During the pandemic, it was impossible to operate this way due to health restrictions. Everything went behind a service desk and needed to be requested from staff. We had great concerns that this would disrupt and possibly end the tool library, but quite the opposite happened. To be sure, a few people missed browsing among the items (and we figured out something for that) but the vast majority of people found the new system infinitely better.

The experience design changed in our tool library, from one where people largely guessed at what they needed, to one where an experienced builder could recommend, and help gather together, everything needed for a job. How does this relate to sustainability? The downstream effect was that enrolment grew to a small degree, but retention of members increased dramatically.

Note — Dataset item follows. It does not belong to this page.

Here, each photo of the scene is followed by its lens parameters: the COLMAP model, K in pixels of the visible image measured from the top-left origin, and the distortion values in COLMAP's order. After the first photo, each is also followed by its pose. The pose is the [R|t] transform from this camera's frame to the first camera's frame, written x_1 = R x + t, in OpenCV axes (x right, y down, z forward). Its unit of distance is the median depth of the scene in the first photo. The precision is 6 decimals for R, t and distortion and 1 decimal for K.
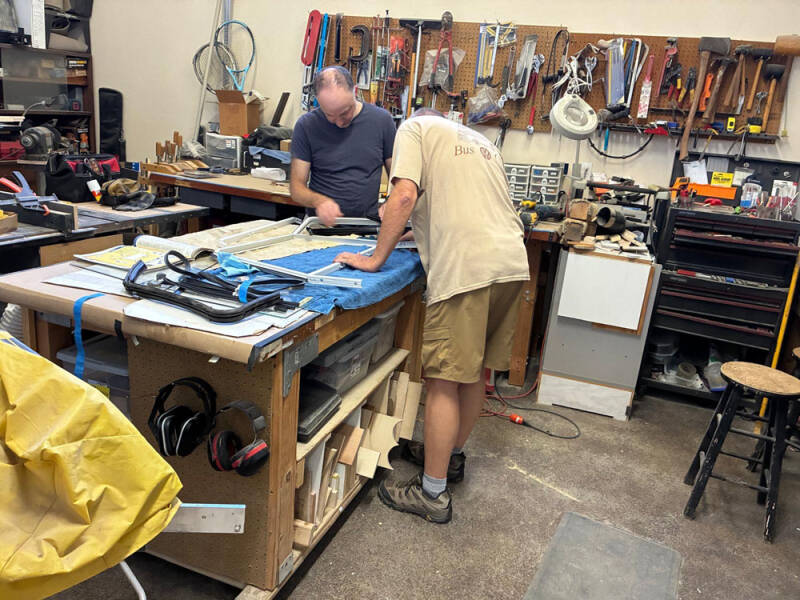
lens RADIAL K [[619.2, 0, 400.0], [0, 619.2, 300.0], [0, 0, 1]] dist [0.032640, -0.000347]
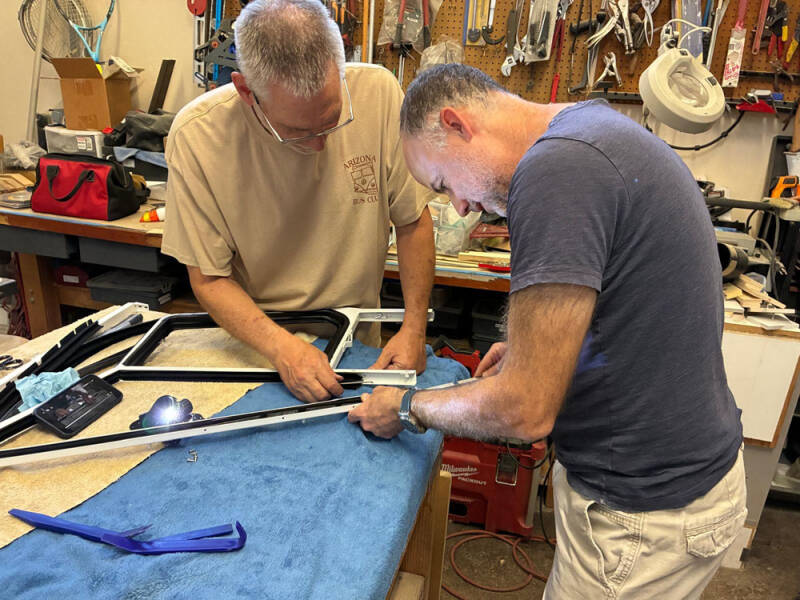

We’ve had many such revelations in our makerspace as well, which leads us to the most important factor in sustainability of creative spaces – evolution.

Directed Evolution

Put very simply, if a lending library or a makerspace are doing the same things in year 5 that they were doing in year 1 they are in trouble.It is not possible for a group to remain static because the rest of the world continues to change – most obviously expenses go up, like rent, insurance, utilities, materials etc. More importantly culture changes, along with what people expect from their shared resources. As directors of such resources, we do get a say in managing what form that evolution takes in our spaces – but we do not get to halt it.

In early days, the TTL put a lot of stock in statements such as “the average drill gets used just 15 minutes in its entire lifespan” – a claim that can not be verified, and whose source can not be determined. But it was a simple message, and it went along well with large posters demanding “Don’t buy tools!!”. In year one this simple messaging makes sense, and is easy to publicise while building support. Years down the road, this messaging starts to show cracks.

For one, if the system works the way it is supposed to then people borrowing/sharing tools should have access to better tools than they could get on their own, not worse. And that means recognising that not all tool manufacturers are equal, and steering toward those that care about things like local servicing. Building such relationships is a LOT harder than the year-one activities like taking donations. But it is part of a very necessary directed evolution that sees the quality of the service, and thus the reputation of shared resources, improving.

Our Landmark Events

We also can’t ignore the spin-off effect that leaders in the Maker Movement have. Make magazine and Maker Faire went bankrupt. Techshop in the U.S. went bankrupt. These events have spin-off effects at the local level, and here in Toronto we’ve had no flag-pole event since 2018. The last MakerFest was held at the Toronto Reference Library, and it was fantastic, but today the organisation website remains derelict with old notices about covid19. Such events were an important part of building community and sharing resources, and generally let people feel part of something important. Without them, individual makerspaces do not get to enjoy the benefits of that excitement, nor the introduction of new people to making.

Conclusion

This is a big topic, with a lot of factors involved. To sum it up Makerspaces today face some challenges from a general lack of leadership. But with a solid plan for evolving and improving, combined with a realistic pricing structure, they can still succeed. And when they do they form incredibly valuable resources for the communities they serve.